Dataset entries:
— start —
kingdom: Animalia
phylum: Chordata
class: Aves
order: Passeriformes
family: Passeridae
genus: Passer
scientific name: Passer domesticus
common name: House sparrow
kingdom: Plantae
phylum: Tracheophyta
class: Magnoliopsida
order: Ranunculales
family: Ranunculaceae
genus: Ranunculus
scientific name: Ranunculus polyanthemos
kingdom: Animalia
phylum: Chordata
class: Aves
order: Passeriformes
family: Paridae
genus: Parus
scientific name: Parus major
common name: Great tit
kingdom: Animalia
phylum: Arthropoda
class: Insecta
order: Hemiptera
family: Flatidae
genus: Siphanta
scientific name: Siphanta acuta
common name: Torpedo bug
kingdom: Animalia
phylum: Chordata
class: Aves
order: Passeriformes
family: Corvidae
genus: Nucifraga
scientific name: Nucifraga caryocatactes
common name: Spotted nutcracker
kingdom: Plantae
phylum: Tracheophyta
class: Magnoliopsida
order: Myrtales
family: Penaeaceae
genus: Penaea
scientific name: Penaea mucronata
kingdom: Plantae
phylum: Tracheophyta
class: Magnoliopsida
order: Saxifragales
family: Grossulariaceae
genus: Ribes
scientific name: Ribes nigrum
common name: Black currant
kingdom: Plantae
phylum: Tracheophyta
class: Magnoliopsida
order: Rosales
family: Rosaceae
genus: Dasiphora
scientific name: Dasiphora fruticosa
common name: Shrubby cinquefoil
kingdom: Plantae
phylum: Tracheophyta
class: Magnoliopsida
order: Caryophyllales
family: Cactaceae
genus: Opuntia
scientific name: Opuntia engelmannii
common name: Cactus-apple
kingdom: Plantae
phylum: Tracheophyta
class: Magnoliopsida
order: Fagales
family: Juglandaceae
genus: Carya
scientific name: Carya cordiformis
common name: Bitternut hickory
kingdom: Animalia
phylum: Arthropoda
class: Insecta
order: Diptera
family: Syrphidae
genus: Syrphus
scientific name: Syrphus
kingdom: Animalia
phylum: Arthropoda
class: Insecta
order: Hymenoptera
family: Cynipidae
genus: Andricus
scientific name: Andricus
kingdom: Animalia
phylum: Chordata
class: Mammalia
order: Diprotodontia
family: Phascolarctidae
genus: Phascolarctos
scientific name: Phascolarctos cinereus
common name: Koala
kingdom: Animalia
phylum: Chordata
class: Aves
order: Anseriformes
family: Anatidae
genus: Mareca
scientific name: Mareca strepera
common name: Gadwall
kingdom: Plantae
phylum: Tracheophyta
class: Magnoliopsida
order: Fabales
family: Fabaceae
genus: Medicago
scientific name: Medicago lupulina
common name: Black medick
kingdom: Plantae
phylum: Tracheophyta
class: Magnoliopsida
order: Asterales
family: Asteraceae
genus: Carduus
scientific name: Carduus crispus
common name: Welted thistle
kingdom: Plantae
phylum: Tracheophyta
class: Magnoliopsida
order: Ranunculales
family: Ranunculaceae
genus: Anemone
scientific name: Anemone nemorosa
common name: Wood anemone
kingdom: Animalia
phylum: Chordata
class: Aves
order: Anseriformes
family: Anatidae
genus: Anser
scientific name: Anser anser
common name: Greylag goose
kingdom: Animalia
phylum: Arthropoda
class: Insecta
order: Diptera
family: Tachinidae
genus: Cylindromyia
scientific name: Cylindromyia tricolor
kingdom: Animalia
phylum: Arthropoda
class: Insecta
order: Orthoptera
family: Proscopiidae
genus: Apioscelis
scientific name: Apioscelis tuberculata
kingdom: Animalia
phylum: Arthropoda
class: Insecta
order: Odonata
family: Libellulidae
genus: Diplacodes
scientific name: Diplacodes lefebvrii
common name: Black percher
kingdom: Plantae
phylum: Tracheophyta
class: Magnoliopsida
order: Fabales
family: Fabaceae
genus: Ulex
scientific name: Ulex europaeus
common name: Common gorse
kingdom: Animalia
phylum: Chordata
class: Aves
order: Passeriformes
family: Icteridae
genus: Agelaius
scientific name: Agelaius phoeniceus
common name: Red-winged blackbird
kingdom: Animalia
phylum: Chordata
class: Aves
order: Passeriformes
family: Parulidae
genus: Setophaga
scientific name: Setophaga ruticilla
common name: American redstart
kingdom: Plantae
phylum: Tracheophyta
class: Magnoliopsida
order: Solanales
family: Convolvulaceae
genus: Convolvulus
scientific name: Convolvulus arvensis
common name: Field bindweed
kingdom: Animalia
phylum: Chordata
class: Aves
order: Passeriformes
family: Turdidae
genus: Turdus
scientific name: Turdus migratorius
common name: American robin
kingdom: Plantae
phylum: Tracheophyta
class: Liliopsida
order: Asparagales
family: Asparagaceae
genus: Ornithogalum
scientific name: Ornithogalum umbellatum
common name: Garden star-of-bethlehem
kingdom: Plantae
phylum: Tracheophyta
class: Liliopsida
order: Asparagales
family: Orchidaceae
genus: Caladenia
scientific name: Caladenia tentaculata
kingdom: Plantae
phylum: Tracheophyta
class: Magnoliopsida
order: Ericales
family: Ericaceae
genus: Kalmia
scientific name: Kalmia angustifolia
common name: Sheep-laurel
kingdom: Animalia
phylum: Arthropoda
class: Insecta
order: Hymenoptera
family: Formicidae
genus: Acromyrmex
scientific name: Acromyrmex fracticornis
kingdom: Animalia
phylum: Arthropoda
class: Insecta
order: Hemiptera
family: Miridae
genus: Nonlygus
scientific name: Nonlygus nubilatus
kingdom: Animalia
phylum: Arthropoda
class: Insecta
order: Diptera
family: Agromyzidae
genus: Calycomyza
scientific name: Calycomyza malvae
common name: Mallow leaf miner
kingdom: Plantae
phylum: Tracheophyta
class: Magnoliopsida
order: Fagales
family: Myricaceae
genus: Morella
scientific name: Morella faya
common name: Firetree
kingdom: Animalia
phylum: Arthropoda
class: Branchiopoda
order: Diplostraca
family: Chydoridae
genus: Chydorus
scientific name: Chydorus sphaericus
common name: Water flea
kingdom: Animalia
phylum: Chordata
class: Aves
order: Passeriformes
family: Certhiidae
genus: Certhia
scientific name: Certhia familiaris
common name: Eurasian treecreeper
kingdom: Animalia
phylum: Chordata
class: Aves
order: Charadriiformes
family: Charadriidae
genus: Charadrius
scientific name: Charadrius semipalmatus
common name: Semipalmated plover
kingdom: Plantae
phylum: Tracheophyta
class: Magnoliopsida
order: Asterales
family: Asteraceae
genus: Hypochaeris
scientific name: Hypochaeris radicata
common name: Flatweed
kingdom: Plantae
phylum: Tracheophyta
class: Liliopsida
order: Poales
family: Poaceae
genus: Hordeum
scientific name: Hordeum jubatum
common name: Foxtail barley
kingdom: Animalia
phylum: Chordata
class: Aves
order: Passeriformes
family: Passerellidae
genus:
— end —
EXERCISE TASK – Output every line of all the records above, character for character, with nothing changed, added, or left out.

THE COMPLETED TASK –
kingdom: Animalia
phylum: Chordata
class: Aves
order: Passeriformes
family: Passeridae
genus: Passer
scientific name: Passer domesticus
common name: House sparrow
kingdom: Plantae
phylum: Tracheophyta
class: Magnoliopsida
order: Ranunculales
family: Ranunculaceae
genus: Ranunculus
scientific name: Ranunculus polyanthemos
kingdom: Animalia
phylum: Chordata
class: Aves
order: Passeriformes
family: Paridae
genus: Parus
scientific name: Parus major
common name: Great tit
kingdom: Animalia
phylum: Arthropoda
class: Insecta
order: Hemiptera
family: Flatidae
genus: Siphanta
scientific name: Siphanta acuta
common name: Torpedo bug
kingdom: Animalia
phylum: Chordata
class: Aves
order: Passeriformes
family: Corvidae
genus: Nucifraga
scientific name: Nucifraga caryocatactes
common name: Spotted nutcracker
kingdom: Plantae
phylum: Tracheophyta
class: Magnoliopsida
order: Myrtales
family: Penaeaceae
genus: Penaea
scientific name: Penaea mucronata
kingdom: Plantae
phylum: Tracheophyta
class: Magnoliopsida
order: Saxifragales
family: Grossulariaceae
genus: Ribes
scientific name: Ribes nigrum
common name: Black currant
kingdom: Plantae
phylum: Tracheophyta
class: Magnoliopsida
order: Rosales
family: Rosaceae
genus: Dasiphora
scientific name: Dasiphora fruticosa
common name: Shrubby cinquefoil
kingdom: Plantae
phylum: Tracheophyta
class: Magnoliopsida
order: Caryophyllales
family: Cactaceae
genus: Opuntia
scientific name: Opuntia engelmannii
common name: Cactus-apple
kingdom: Plantae
phylum: Tracheophyta
class: Magnoliopsida
order: Fagales
family: Juglandaceae
genus: Carya
scientific name: Carya cordiformis
common name: Bitternut hickory
kingdom: Animalia
phylum: Arthropoda
class: Insecta
order: Diptera
family: Syrphidae
genus: Syrphus
scientific name: Syrphus
kingdom: Animalia
phylum: Arthropoda
class: Insecta
order: Hymenoptera
family: Cynipidae
genus: Andricus
scientific name: Andricus
kingdom: Animalia
phylum: Chordata
class: Mammalia
order: Diprotodontia
family: Phascolarctidae
genus: Phascolarctos
scientific name: Phascolarctos cinereus
common name: Koala
kingdom: Animalia
phylum: Chordata
class: Aves
order: Anseriformes
family: Anatidae
genus: Mareca
scientific name: Mareca strepera
common name: Gadwall
kingdom: Plantae
phylum: Tracheophyta
class: Magnoliopsida
order: Fabales
family: Fabaceae
genus: Medicago
scientific name: Medicago lupulina
common name: Black medick
kingdom: Plantae
phylum: Tracheophyta
class: Magnoliopsida
order: Asterales
family: Asteraceae
genus: Carduus
scientific name: Carduus crispus
common name: Welted thistle
kingdom: Plantae
phylum: Tracheophyta
class: Magnoliopsida
order: Ranunculales
family: Ranunculaceae
genus: Anemone
scientific name: Anemone nemorosa
common name: Wood anemone
kingdom: Animalia
phylum: Chordata
class: Aves
order: Anseriformes
family: Anatidae
genus: Anser
scientific name: Anser anser
common name: Greylag goose
kingdom: Animalia
phylum: Arthropoda
class: Insecta
order: Diptera
family: Tachinidae
genus: Cylindromyia
scientific name: Cylindromyia tricolor
kingdom: Animalia
phylum: Arthropoda
class: Insecta
order: Orthoptera
family: Proscopiidae
genus: Apioscelis
scientific name: Apioscelis tuberculata
kingdom: Animalia
phylum: Arthropoda
class: Insecta
order: Odonata
family: Libellulidae
genus: Diplacodes
scientific name: Diplacodes lefebvrii
common name: Black percher
kingdom: Plantae
phylum: Tracheophyta
class: Magnoliopsida
order: Fabales
family: Fabaceae
genus: Ulex
scientific name: Ulex europaeus
common name: Common gorse
kingdom: Animalia
phylum: Chordata
class: Aves
order: Passeriformes
family: Icteridae
genus: Agelaius
scientific name: Agelaius phoeniceus
common name: Red-winged blackbird
kingdom: Animalia
phylum: Chordata
class: Aves
order: Passeriformes
family: Parulidae
genus: Setophaga
scientific name: Setophaga ruticilla
common name: American redstart
kingdom: Plantae
phylum: Tracheophyta
class: Magnoliopsida
order: Solanales
family: Convolvulaceae
genus: Convolvulus
scientific name: Convolvulus arvensis
common name: Field bindweed
kingdom: Animalia
phylum: Chordata
class: Aves
order: Passeriformes
family: Turdidae
genus: Turdus
scientific name: Turdus migratorius
common name: American robin
kingdom: Plantae
phylum: Tracheophyta
class: Liliopsida
order: Asparagales
family: Asparagaceae
genus: Ornithogalum
scientific name: Ornithogalum umbellatum
common name: Garden star-of-bethlehem
kingdom: Plantae
phylum: Tracheophyta
class: Liliopsida
order: Asparagales
family: Orchidaceae
genus: Caladenia
scientific name: Caladenia tentaculata
kingdom: Plantae
phylum: Tracheophyta
class: Magnoliopsida
order: Ericales
family: Ericaceae
genus: Kalmia
scientific name: Kalmia angustifolia
common name: Sheep-laurel
kingdom: Animalia
phylum: Arthropoda
class: Insecta
order: Hymenoptera
family: Formicidae
genus: Acromyrmex
scientific name: Acromyrmex fracticornis
kingdom: Animalia
phylum: Arthropoda
class: Insecta
order: Hemiptera
family: Miridae
genus: Nonlygus
scientific name: Nonlygus nubilatus
kingdom: Animalia
phylum: Arthropoda
class: Insecta
order: Diptera
family: Agromyzidae
genus: Calycomyza
scientific name: Calycomyza malvae
common name: Mallow leaf miner
kingdom: Plantae
phylum: Tracheophyta
class: Magnoliopsida
order: Fagales
family: Myricaceae
genus: Morella
scientific name: Morella faya
common name: Firetree
kingdom: Animalia
phylum: Arthropoda
class: Branchiopoda
order: Diplostraca
family: Chydoridae
genus: Chydorus
scientific name: Chydorus sphaericus
common name: Water flea
kingdom: Animalia
phylum: Chordata
class: Aves
order: Passeriformes
family: Certhiidae
genus: Certhia
scientific name: Certhia familiaris
common name: Eurasian treecreeper
kingdom: Animalia
phylum: Chordata
class: Aves
order: Charadriiformes
family: Charadriidae
genus: Charadrius
scientific name: Charadrius semipalmatus
common name: Semipalmated plover
kingdom: Plantae
phylum: Tracheophyta
class: Magnoliopsida
order: Asterales
family: Asteraceae
genus: Hypochaeris
scientific name: Hypochaeris radicata
common name: Flatweed
kingdom: Plantae
phylum: Tracheophyta
class: Liliopsida
order: Poales
family: Poaceae
genus: Hordeum
scientific name: Hordeum jubatum
common name: Foxtail barley
kingdom: Animalia
phylum: Chordata
class: Aves
order: Passeriformes
family: Passerellidae
genus:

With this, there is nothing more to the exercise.